Saint Zoticos

4th Century AD

Saint Zoticos, an early Christian martyr, lived during the early 4th century, during the reigns of Constantine and of his son Constantius II (337-361). Zoticos was Chief Magistrate in the court Constantine during the year 330 AD. When Constantine decided to shift the capital of the Eastern Roman Empire to Constantinople, he brought Zoticos with him.

Just after moving to Constantinople, in 331 AD, a plague resulting in leprosy ravaged the city. Constantine and his administration decided to contain the epidemic by drowning those afflicted in the Bosphoros Sea. Zoticos went against the decision and the wishes of the Emperor and established a leprosarium in Pera, across from Constantinople. He used money that had been given him by Constantine for other purposes.

While Constantine turned his head and allowed Zoticos to establish and run his leprosarium, his son who assumed the throne following Constantine's death in 337 AD was not sympathetic to Zoticos, even though his own daughter was living there. Constantius ordered Zoticos's execution. Zoticos was thrown off the mountain near his leprosarium to his death.

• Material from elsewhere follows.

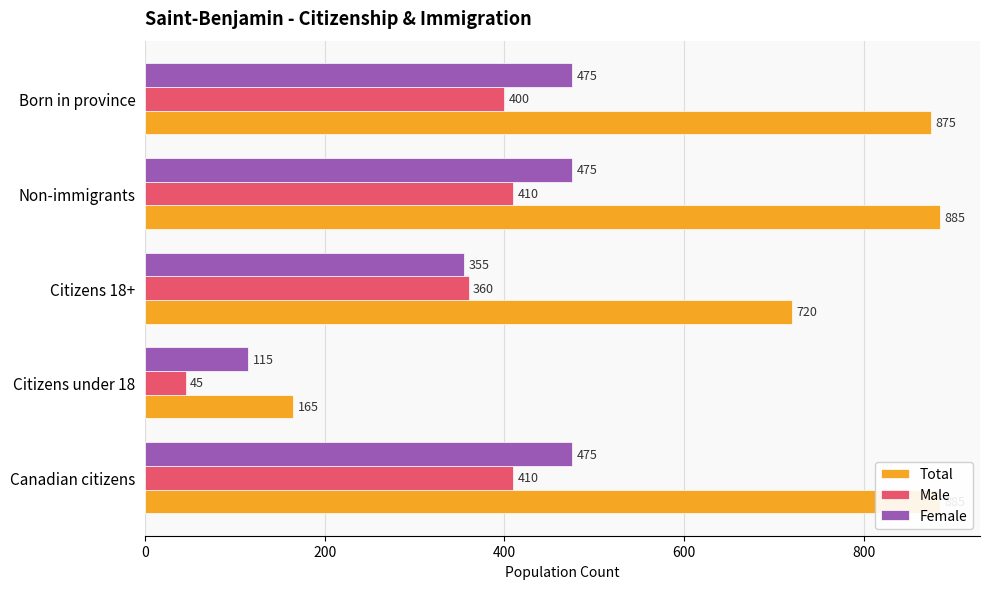

Reading left to right, list all the values displayed in this chart.

Total: 885	165	720	885	875
Male: 410	45	360	410	400
Female: 475	115	355	475	475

Stiker, in his history of disability, sees the Zotico story as significant, though, perhaps apocryphal because it inaugurates an ethical system of charity for the sick and disabled.

… the text appears at the beginning of organized Christianity, in the capital of the new empire whose ruler was a convert. Zotikos stands in opposition to the emperor, who represented the succession of the world of antiquity, despite his conversion. The entire situation and context has a bridging value: … Zotikos inaugurates the system of charity (Stiker, 1997, p. 73).